4.19. RNA-Seq Analysis

Total RNA was extracted from CMs using TRIzol^® Reagent (Invitrogen) according to the manufacturer’s instructions, and characterized by a NanoDrop 2000 Spectrophotometer (Thermo Fisher Scientific, Waltham, MA, USA) and an Agilent 5300 Bioanalyzer (Agilent Technologies, Santa Clara, CA, USA). Next, the mRNA was enriched using oligo (dT) magnetic beads and reverse transcribed to cDNA by a Superscript Double-Stranded cDNA Synthesis Kit (Invitrogen). Then, the sequencing library for each RNA sample was prepared by the Illumina Stranded mRNA Prep Ligation (Illumina, San Diego, CA, USA) according to the manufacturer’s instructions. After being quantified by Qubit 4.0, the sequencing libraries were performed on the NovaSeq X Plus platform (PE150, Illumina). The transcriptome data have been deposited into NCBI’s Sequence Read Archive (SRA) database under the accession number PRJNA1464369.

4.20. GO and KEGG Enrichment Analysis

The RNA-seq data were statistically analyzed by the Majorbio Cloud Platform (https://cloud.majorbio.com/page/tools/, accessed on 5 April 2025). |Log2 (Foldchange)| ≥ 1 and a p value < 0.05 were the thresholds for screening DEGs. GO and KEGG enrichment analysis were performed by The Database for Annotation, Visualization, and Integrated Discovery (DAVID (https://davidbioinformatics.nih.gov/, accessed on 6 April 2025). p-adjust (FDR-adjusted p-value using the Benjamini–Hochberg method) < 0.05 was considered significantly enriched. Enrichment results were imported into the SRplot online Platform (https://www.bioinformatics.com.cn/srplot, accessed on 7 April 2025) for graphing.

4.21. Phosphorylated Protein Assays (Phosphorylation Assay)

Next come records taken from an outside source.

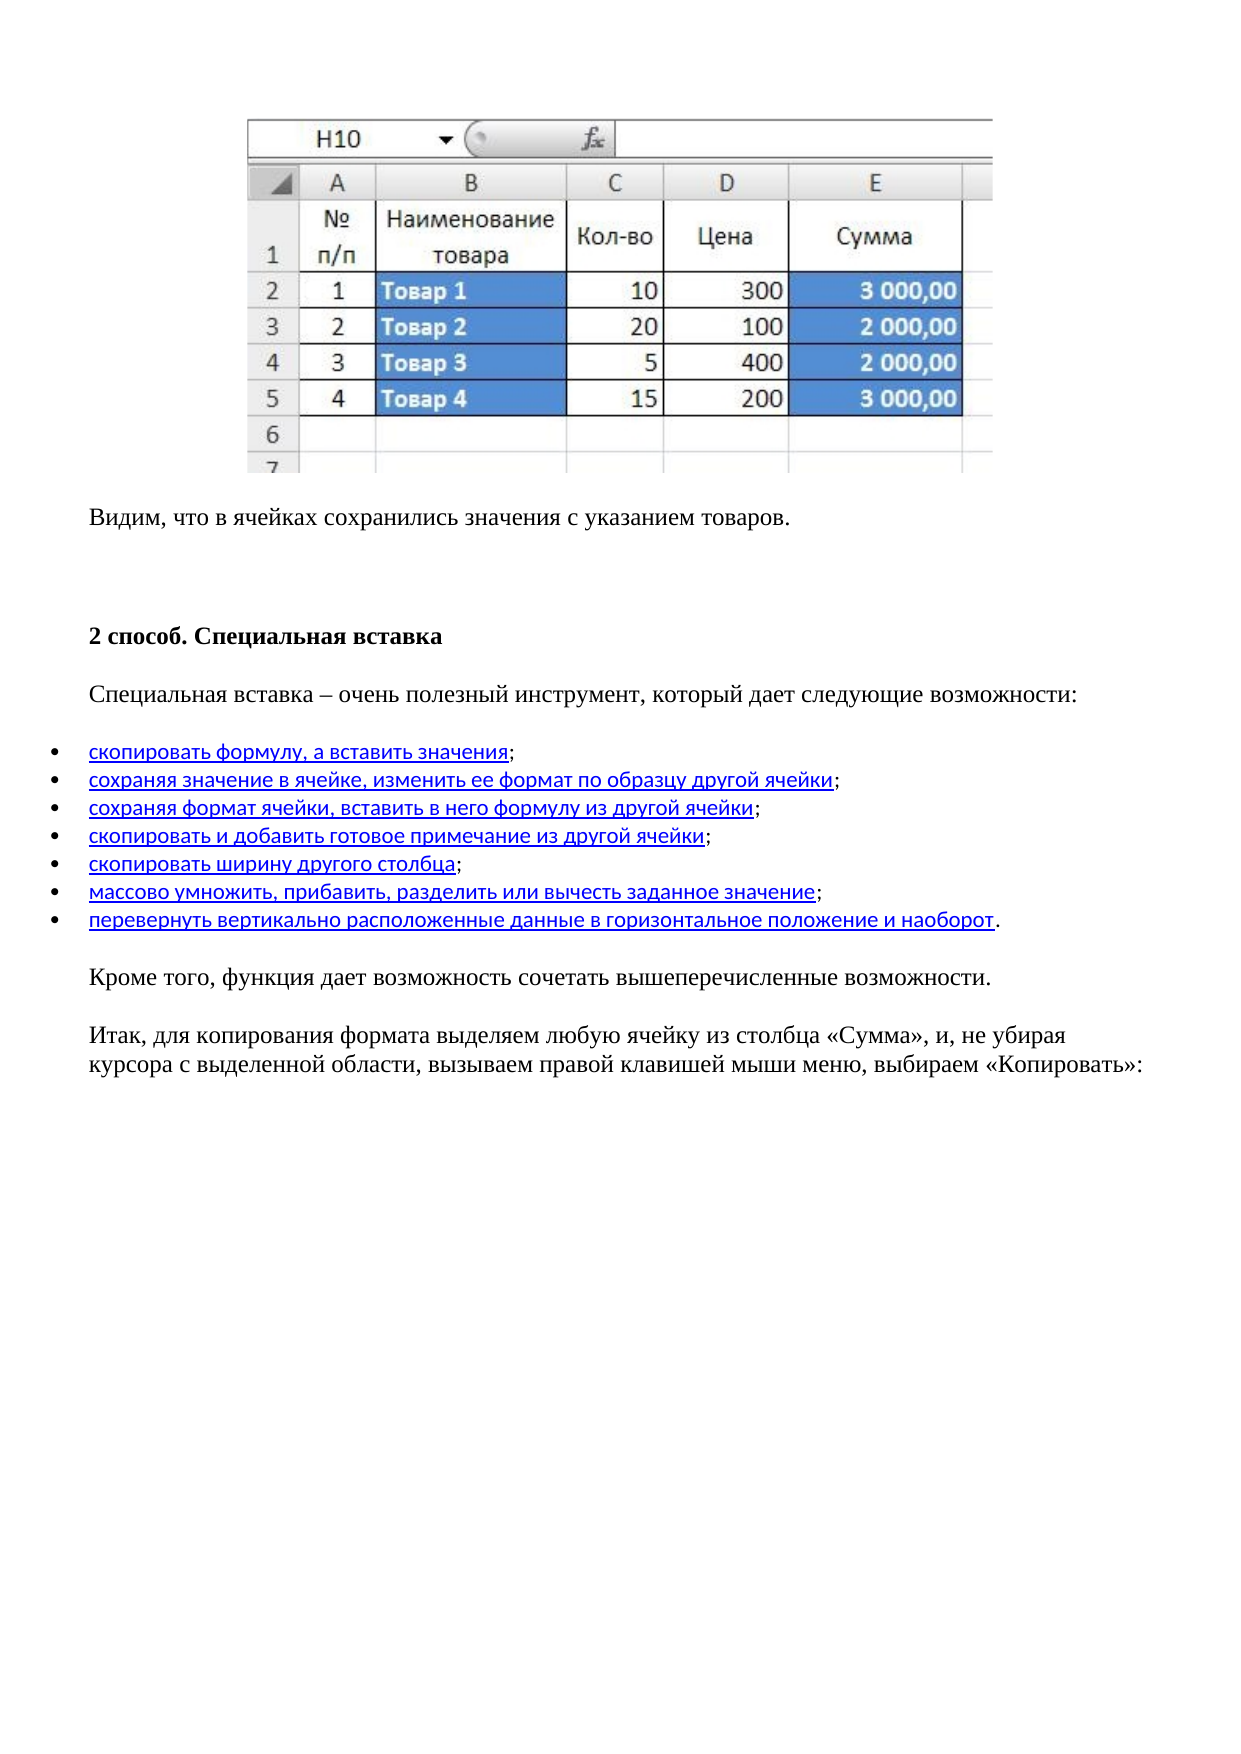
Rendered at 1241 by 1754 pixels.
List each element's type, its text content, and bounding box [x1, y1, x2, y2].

list перевернуть вертикально расположенные данные в горизонтальное положение и наоборот. [51, 905, 1152, 933]
list сохраняя формат ячейки, вставить в него формулу из другой ячейки; [51, 793, 1152, 821]
list скопировать формулу, а вставить значения; [51, 737, 1152, 765]
picture [247, 118, 993, 473]
text Видим, что в ячейках сохранились значения с указанием товаров. [88, 502, 1152, 531]
text 2 способ. Специальная вставка [88, 621, 1152, 650]
text Специальная вставка – очень полезный инструмент, который дает следующие возможности: [88, 679, 1152, 708]
list массово умножить, прибавить, разделить или вычесть заданное значение; [51, 877, 1152, 905]
text Итак, для копирования формата выделяем любую ячейку из столбца «Сумма», и, не убирая курсора с выделенной области, вызываем правой клавишей мыши меню, выбираем «Копировать»: [88, 1020, 1152, 1078]
text Кроме того, функция дает возможность сочетать вышеперечисленные возможности. [88, 962, 1152, 991]
list сохраняя значение в ячейке, изменить ее формат по образцу другой ячейки; [51, 765, 1152, 793]
list скопировать ширину другого столбца; [51, 849, 1152, 877]
list скопировать и добавить готовое примечание из другой ячейки; [51, 821, 1152, 849]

In order to validate the RNA-seq results, following our cardiac differentiation protocol, we collected cell lysates from each group at different time points on the 8th and 15th day and quantified protein concentration by BCA assay. Analysis was performed using a commercially available Human/Mouse MAPK Phosphorylation Assay (AAH-MAPK-1, RayBiotech, Norcross, GA, USA) according to the manufacturer’s instructions. Images were captured using a ImageQuant LAS4000 Scanner (GE Healthcare Corporate, Saint Louis, MO, USA), and the analysis software provided with the instrument was used to extract data for pre-analysis.

4.22. CCK8 Assay

The effect of Cetuximab on the viability of cardiomyocytes was detected using the CCK8 assay kit (Beyotime). After setting up a concentration gradient, the harvested cells were processed according to the manufacturer’s instructions.

4.23. Statistical Analysis

All data were expressed as mean values ± SD. Two-sided Student’s t-tests or one-way ANOVA was used for groups meeting the normality testing, and nonparametric testing was used for groups that did not meet the normality testing. Differences were considered statistically significant at a p value < 0.05. All experiments were conducted at least three times.